═══ Data shown ═══
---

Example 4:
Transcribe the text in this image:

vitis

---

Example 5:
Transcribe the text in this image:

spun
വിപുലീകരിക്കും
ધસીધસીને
═══
Keeping every word in place, restate the entries above.

---

Example 4:
Transcribe the text in this image:

vitis

---

Example 5:
Transcribe the text in this image:

spun
വിപുലീകരിക്കും
ધસીધસીને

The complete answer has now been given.